— Instruction —
All entries should be copied exactly; the pictures stay out.
++++ Information
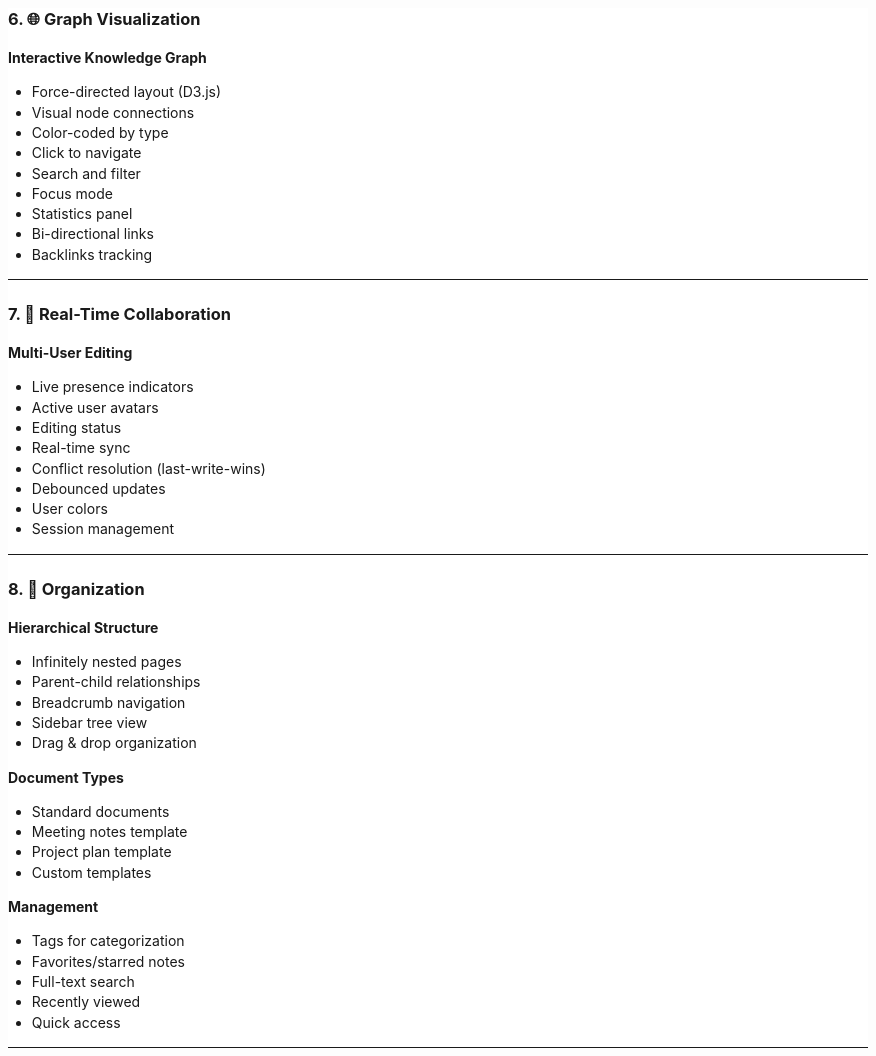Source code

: 
### 6. 🌐 Graph Visualization

**Interactive Knowledge Graph**

- Force-directed layout (D3.js)
- Visual node connections
- Color-coded by type
- Click to navigate
- Search and filter
- Focus mode
- Statistics panel
- Bi-directional links
- Backlinks tracking

---

### 7. 👥 Real-Time Collaboration

**Multi-User Editing**

- Live presence indicators
- Active user avatars
- Editing status
- Real-time sync
- Conflict resolution (last-write-wins)
- Debounced updates
- User colors
- Session management

---

### 8. 📁 Organization

**Hierarchical Structure**

- Infinitely nested pages
- Parent-child relationships
- Breadcrumb navigation
- Sidebar tree view
- Drag & drop organization

**Document Types**

- Standard documents
- Meeting notes template
- Project plan template
- Custom templates

**Management**

- Tags for categorization
- Favorites/starred notes
- Full-text search
- Recently viewed
- Quick access

---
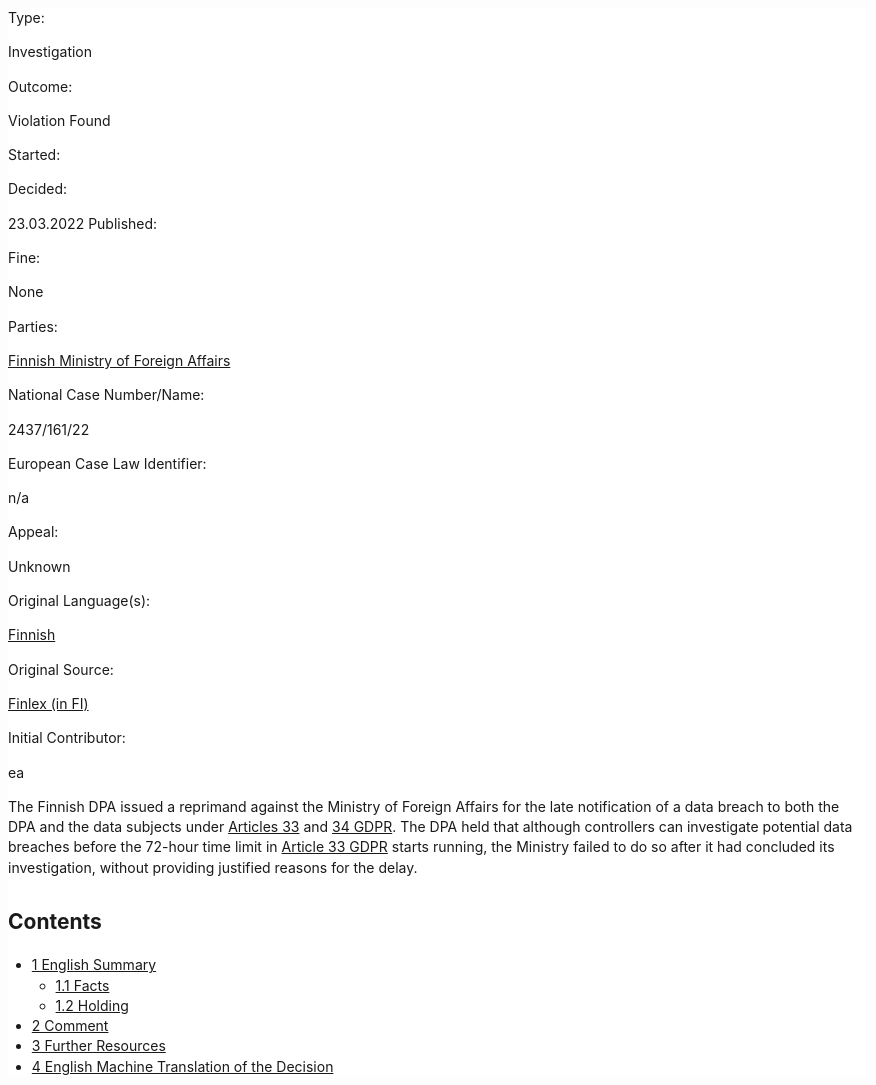 Type:

Investigation

Outcome:

Violation Found

Started:

Decided:

23.03.2022 Published:

Fine:

None

Parties:

[Finnish Ministry of Foreign Affairs](https://um.fi/frontpage)

National Case Number/Name:

2437/161/22

European Case Law Identifier:

n/a

Appeal:

Unknown  

Original Language(s):

[Finnish](/index.php?title=Category:Finnish "Category:Finnish")

Original Source:

[Finlex (in FI)](https://finlex.fi/fi/viranomaiset/tsv/2022/20221363)

Initial Contributor:

ea

The Finnish DPA issued a reprimand against the Ministry of Foreign Affairs for the late notification of a data breach to both the DPA and the data subjects under [Articles 33](/index.php?title=Article_33_GDPR "Article 33 GDPR") and [34 GDPR](/index.php?title=Article_34_GDPR "Article 34 GDPR"). The DPA held that although controllers can investigate potential data breaches before the 72-hour time limit in [Article 33 GDPR](/index.php?title=Article_33_GDPR "Article 33 GDPR") starts running, the Ministry failed to do so after it had concluded its investigation, without providing justified reasons for the delay.

## Contents

*   [1 English Summary](#English_Summary)
    *   [1.1 Facts](#Facts)
    *   [1.2 Holding](#Holding)
*   [2 Comment](#Comment)
*   [3 Further Resources](#Further_Resources)
*   [4 English Machine Translation of the Decision](#English_Machine_Translation_of_the_Decision)
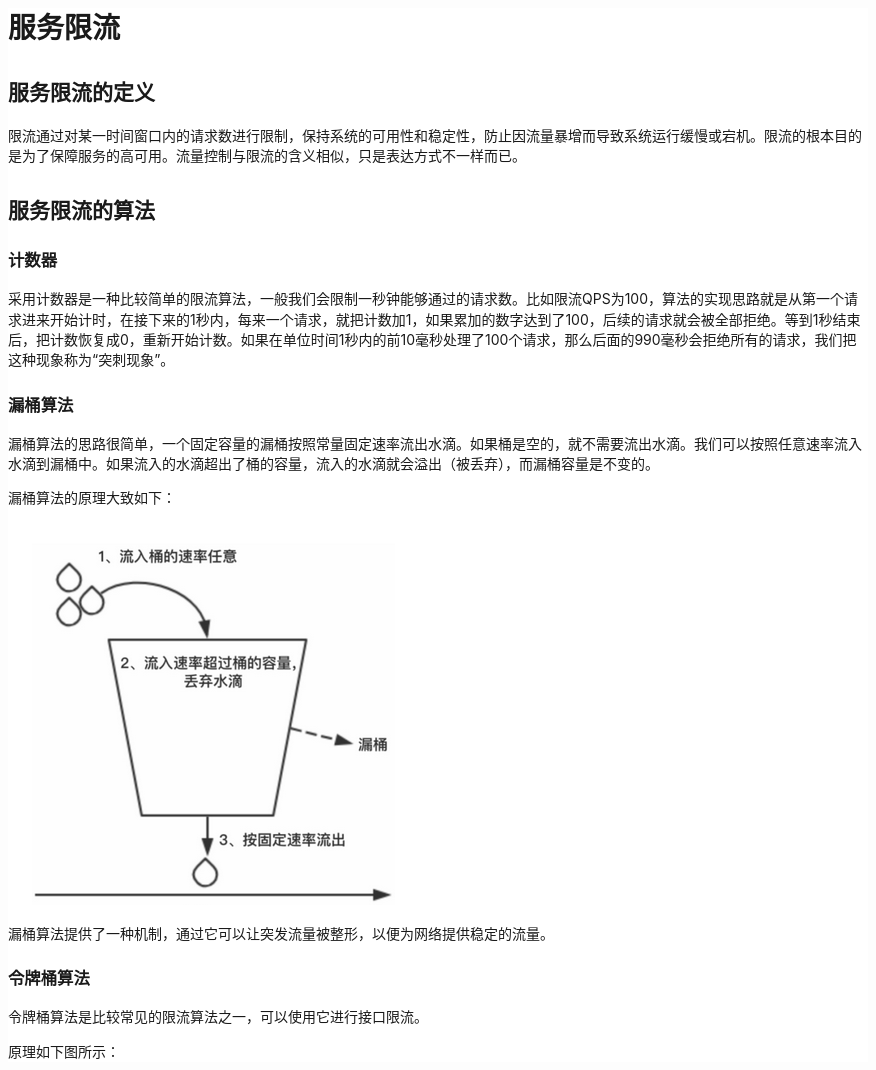 # 服务限流

## 服务限流的定义

限流通过对某一时间窗口内的请求数进行限制，保持系统的可用性和稳定性，防止因流量暴增而导致系统运行缓慢或宕机。限流的根本目的是为了保障服务的高可用。流量控制与限流的含义相似，只是表达方式不一样而已。

## 服务限流的算法

### 计数器

采用计数器是一种比较简单的限流算法，一般我们会限制一秒钟能够通过的请求数。比如限流QPS为100，算法的实现思路就是从第一个请求进来开始计时，在接下来的1秒内，每来一个请求，就把计数加1，如果累加的数字达到了100，后续的请求就会被全部拒绝。等到1秒结束后，把计数恢复成0，重新开始计数。如果在单位时间1秒内的前10毫秒处理了100个请求，那么后面的990毫秒会拒绝所有的请求，我们把这种现象称为“突刺现象”。

### 漏桶算法

漏桶算法的思路很简单，一个固定容量的漏桶按照常量固定速率流出水滴。如果桶是空的，就不需要流出水滴。我们可以按照任意速率流入水滴到漏桶中。如果流入的水滴超出了桶的容量，流入的水滴就会溢出（被丢弃），而漏桶容量是不变的。

漏桶算法的原理大致如下：

![1591705267736](images\leaky_bucket.png)

漏桶算法提供了一种机制，通过它可以让突发流量被整形，以便为网络提供稳定的流量。

### 令牌桶算法

令牌桶算法是比较常见的限流算法之一，可以使用它进行接口限流。

原理如下图所示：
++++++++
— Answer box —
Source code

: 
### 6. 🌐 Graph Visualization

**Interactive Knowledge Graph**

- Force-directed layout (D3.js)
- Visual node connections
- Color-coded by type
- Click to navigate
- Search and filter
- Focus mode
- Statistics panel
- Bi-directional links
- Backlinks tracking

---

### 7. 👥 Real-Time Collaboration

**Multi-User Editing**

- Live presence indicators
- Active user avatars
- Editing status
- Real-time sync
- Conflict resolution (last-write-wins)
- Debounced updates
- User colors
- Session management

---

### 8. 📁 Organization

**Hierarchical Structure**

- Infinitely nested pages
- Parent-child relationships
- Breadcrumb navigation
- Sidebar tree view
- Drag & drop organization

**Document Types**

- Standard documents
- Meeting notes template
- Project plan template
- Custom templates

**Management**

- Tags for categorization
- Favorites/starred notes
- Full-text search
- Recently viewed
- Quick access

---
 Type:

Investigation

Outcome:

Violation Found

Started:

Decided:

23.03.2022 Published:

Fine:

None

Parties:

[Finnish Ministry of Foreign Affairs](https://um.fi/frontpage)

National Case Number/Name:

2437/161/22

European Case Law Identifier:

n/a

Appeal:

Unknown  

Original Language(s):

[Finnish](/index.php?title=Category:Finnish "Category:Finnish")

Original Source:

[Finlex (in FI)](https://finlex.fi/fi/viranomaiset/tsv/2022/20221363)

Initial Contributor:

ea

The Finnish DPA issued a reprimand against the Ministry of Foreign Affairs for the late notification of a data breach to both the DPA and the data subjects under [Articles 33](/index.php?title=Article_33_GDPR "Article 33 GDPR") and [34 GDPR](/index.php?title=Article_34_GDPR "Article 34 GDPR"). The DPA held that although controllers can investigate potential data breaches before the 72-hour time limit in [Article 33 GDPR](/index.php?title=Article_33_GDPR "Article 33 GDPR") starts running, the Ministry failed to do so after it had concluded its investigation, without providing justified reasons for the delay.

## Contents

*   [1 English Summary](#English_Summary)
    *   [1.1 Facts](#Facts)
    *   [1.2 Holding](#Holding)
*   [2 Comment](#Comment)
*   [3 Further Resources](#Further_Resources)
*   [4 English Machine Translation of the Decision](#English_Machine_Translation_of_the_Decision)
 # 服务限流

## 服务限流的定义

限流通过对某一时间窗口内的请求数进行限制，保持系统的可用性和稳定性，防止因流量暴增而导致系统运行缓慢或宕机。限流的根本目的是为了保障服务的高可用。流量控制与限流的含义相似，只是表达方式不一样而已。

## 服务限流的算法

### 计数器

采用计数器是一种比较简单的限流算法，一般我们会限制一秒钟能够通过的请求数。比如限流QPS为100，算法的实现思路就是从第一个请求进来开始计时，在接下来的1秒内，每来一个请求，就把计数加1，如果累加的数字达到了100，后续的请求就会被全部拒绝。等到1秒结束后，把计数恢复成0，重新开始计数。如果在单位时间1秒内的前10毫秒处理了100个请求，那么后面的990毫秒会拒绝所有的请求，我们把这种现象称为“突刺现象”。

### 漏桶算法

漏桶算法的思路很简单，一个固定容量的漏桶按照常量固定速率流出水滴。如果桶是空的，就不需要流出水滴。我们可以按照任意速率流入水滴到漏桶中。如果流入的水滴超出了桶的容量，流入的水滴就会溢出（被丢弃），而漏桶容量是不变的。

漏桶算法的原理大致如下：

![1591705267736](images\leaky_bucket.png)

漏桶算法提供了一种机制，通过它可以让突发流量被整形，以便为网络提供稳定的流量。

### 令牌桶算法

令牌桶算法是比较常见的限流算法之一，可以使用它进行接口限流。

原理如下图所示：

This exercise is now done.